▸ What you are asked to do
From the line with "T316, due: Jan 24 -> Jan 23" through the line with "T352, due: Jan 24 -> Jan 25", inclusive, return each line of the data below exactly and leave the rest out.
[Opening Materials provided section]
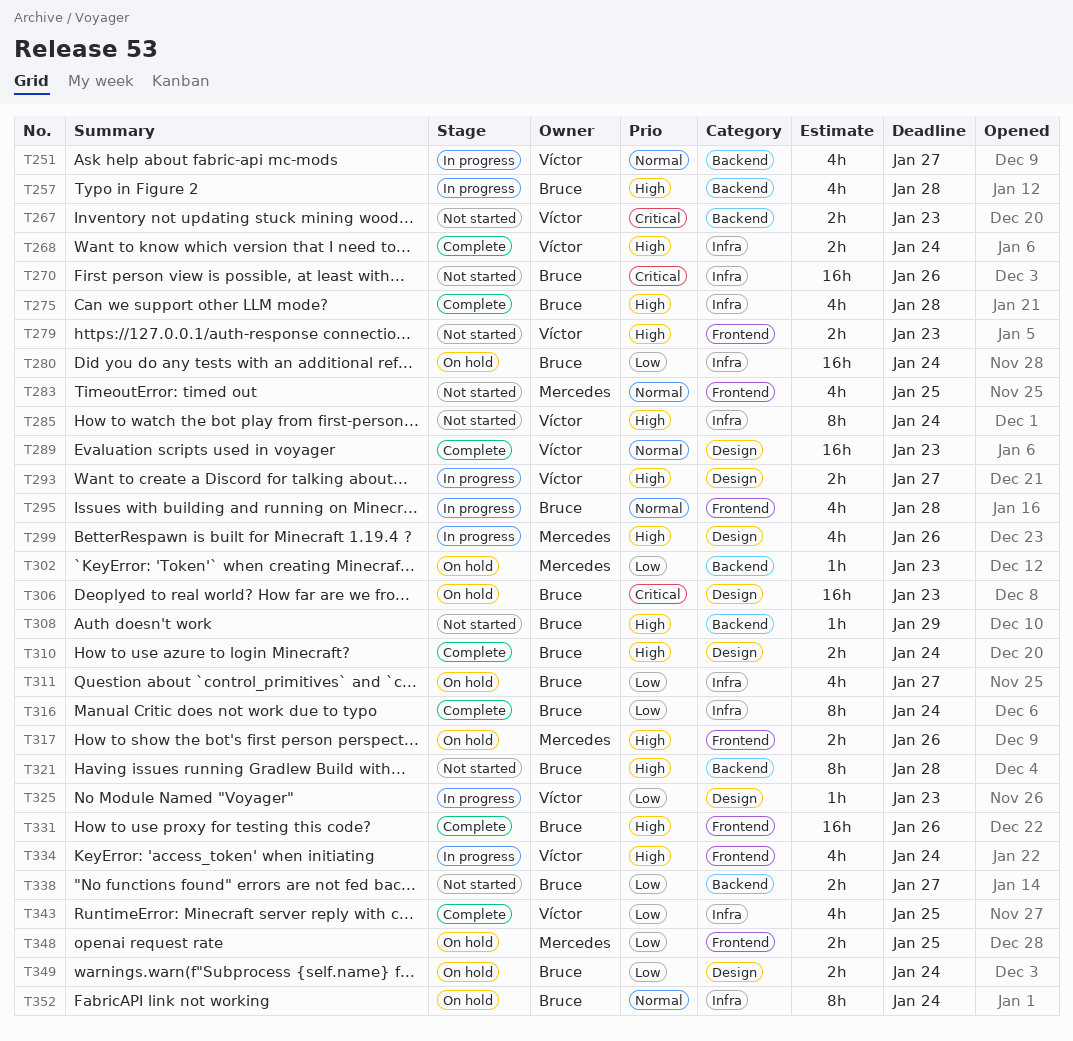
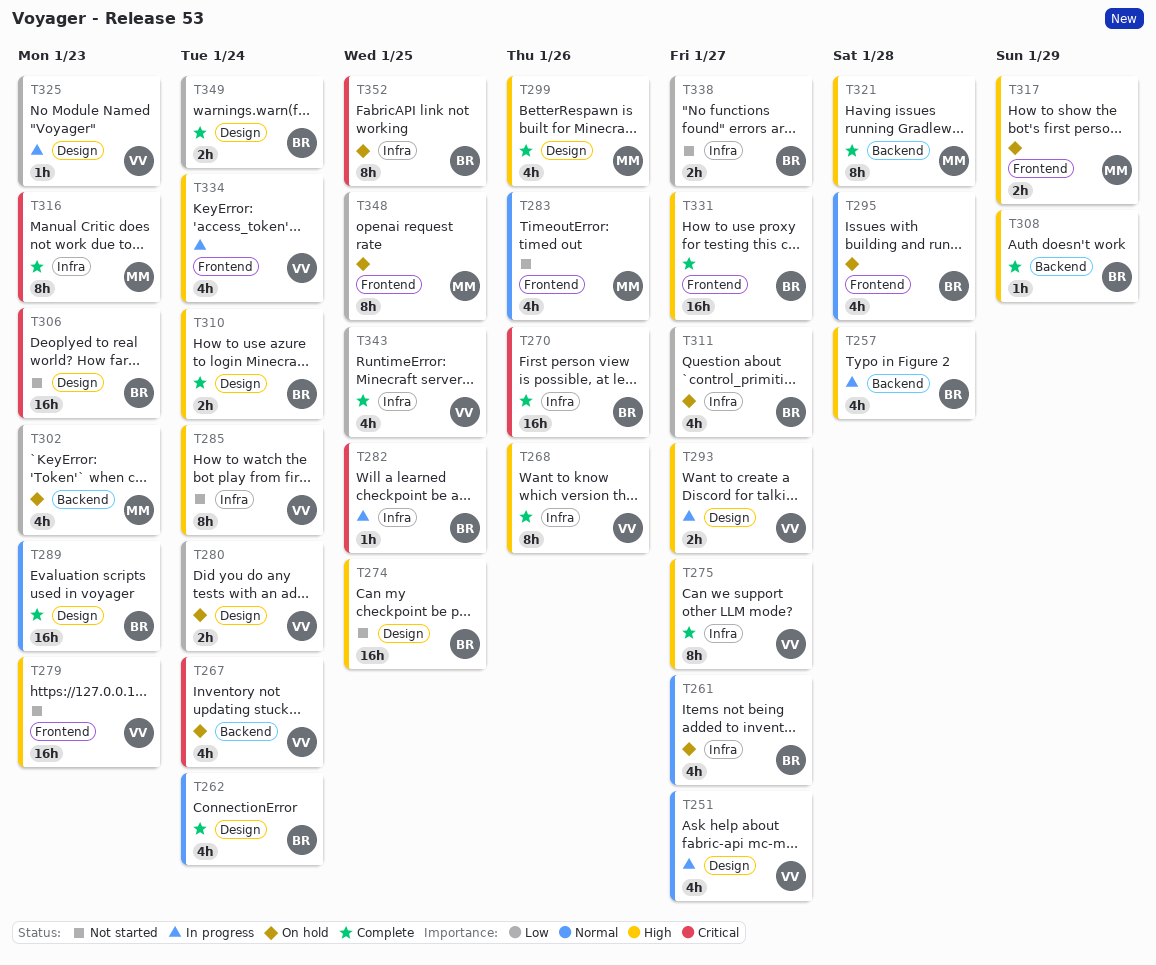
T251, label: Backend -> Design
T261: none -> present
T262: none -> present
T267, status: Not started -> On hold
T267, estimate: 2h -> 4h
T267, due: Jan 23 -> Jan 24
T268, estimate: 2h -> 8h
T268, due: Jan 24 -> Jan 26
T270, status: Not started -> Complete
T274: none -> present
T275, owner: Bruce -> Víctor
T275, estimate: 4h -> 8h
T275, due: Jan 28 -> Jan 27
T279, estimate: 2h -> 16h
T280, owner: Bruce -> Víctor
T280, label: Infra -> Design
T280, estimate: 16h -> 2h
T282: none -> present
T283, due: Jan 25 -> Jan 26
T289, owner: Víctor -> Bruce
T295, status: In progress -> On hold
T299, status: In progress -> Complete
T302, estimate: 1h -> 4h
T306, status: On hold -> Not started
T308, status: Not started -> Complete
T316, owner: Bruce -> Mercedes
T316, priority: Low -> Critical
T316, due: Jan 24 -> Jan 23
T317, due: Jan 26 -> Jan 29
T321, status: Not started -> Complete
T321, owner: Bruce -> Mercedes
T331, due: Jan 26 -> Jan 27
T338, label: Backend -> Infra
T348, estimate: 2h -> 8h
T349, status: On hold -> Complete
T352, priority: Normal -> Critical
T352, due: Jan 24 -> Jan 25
[Closing Materials provided section]
[Opening Materials provided section]
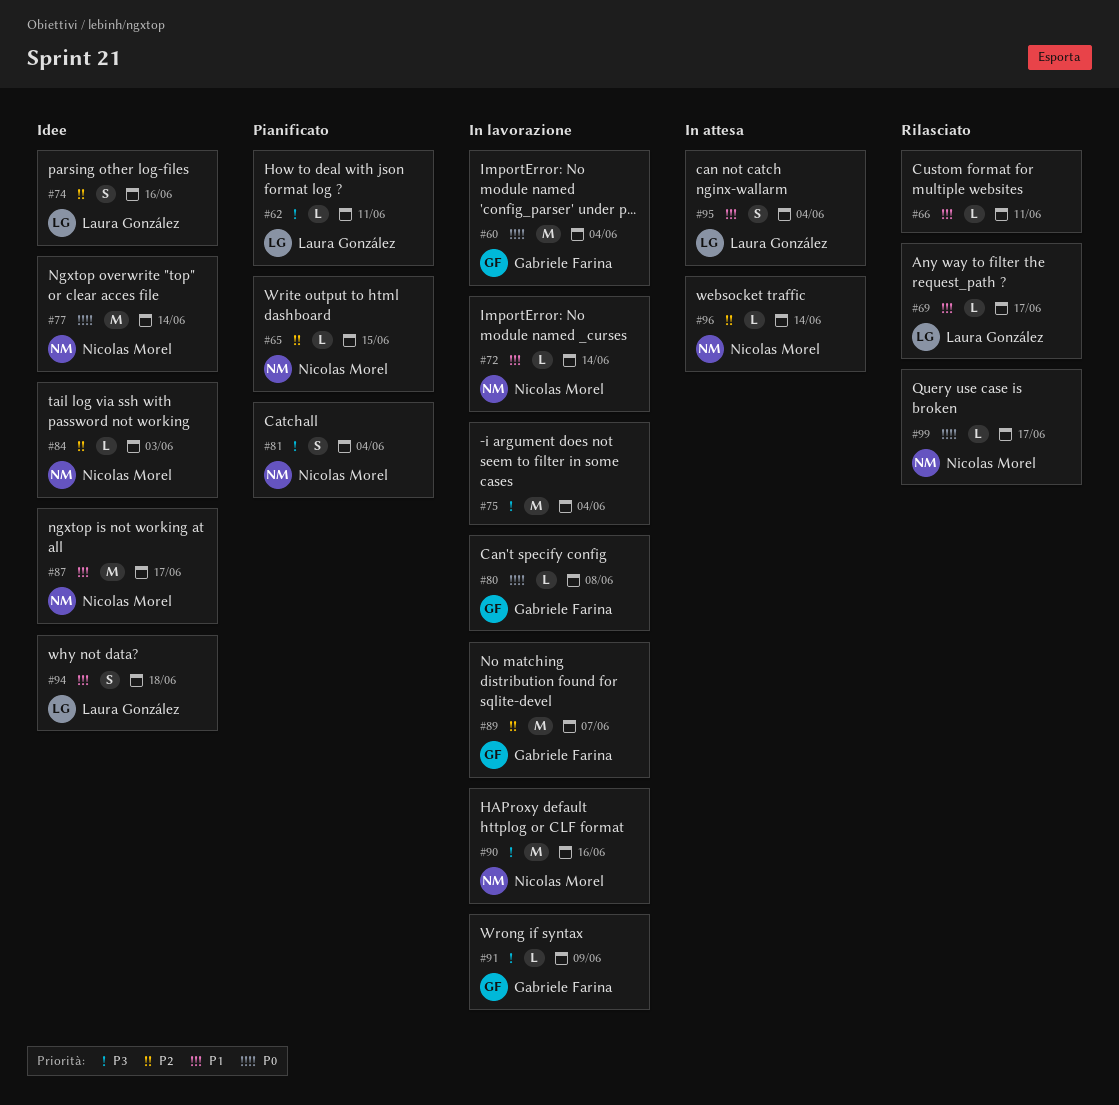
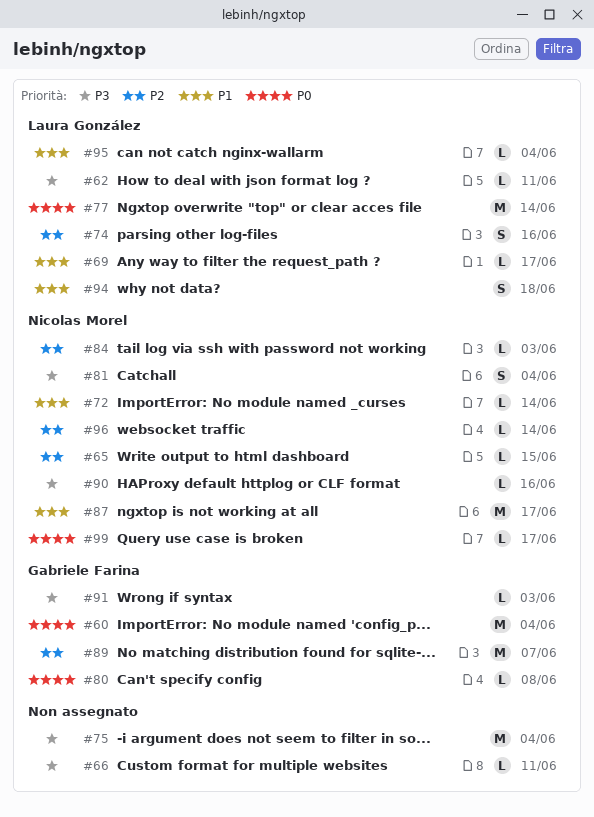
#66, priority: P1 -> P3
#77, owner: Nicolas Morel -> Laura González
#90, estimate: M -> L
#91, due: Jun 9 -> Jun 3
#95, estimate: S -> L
[Closing Materials provided section]
[Opening Materials provided section]
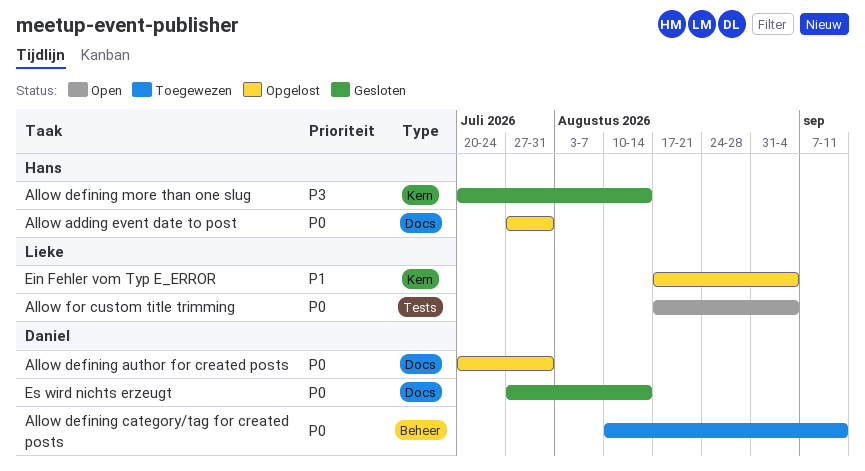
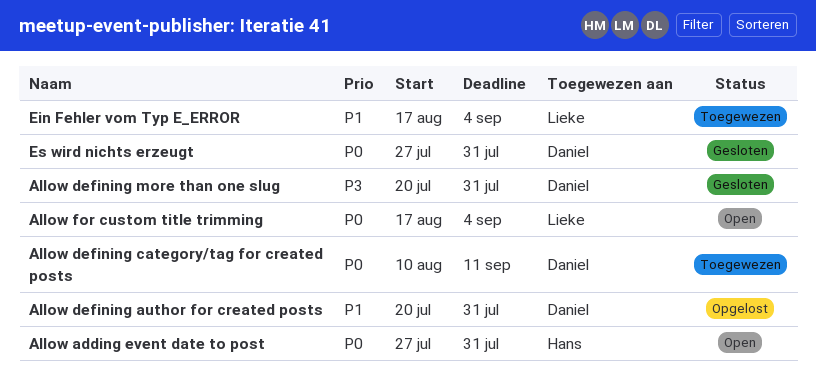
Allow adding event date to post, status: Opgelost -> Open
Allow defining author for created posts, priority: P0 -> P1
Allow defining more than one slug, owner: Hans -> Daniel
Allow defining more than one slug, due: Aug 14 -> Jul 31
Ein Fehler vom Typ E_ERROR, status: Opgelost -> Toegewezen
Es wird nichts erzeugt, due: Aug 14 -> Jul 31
[Closing Materials provided section]
▸ Written response
T316, due: Jan 24 -> Jan 23
T317, due: Jan 26 -> Jan 29
T321, status: Not started -> Complete
T321, owner: Bruce -> Mercedes
T331, due: Jan 26 -> Jan 27
T338, label: Backend -> Infra
T348, estimate: 2h -> 8h
T349, status: On hold -> Complete
T352, priority: Normal -> Critical
T352, due: Jan 24 -> Jan 25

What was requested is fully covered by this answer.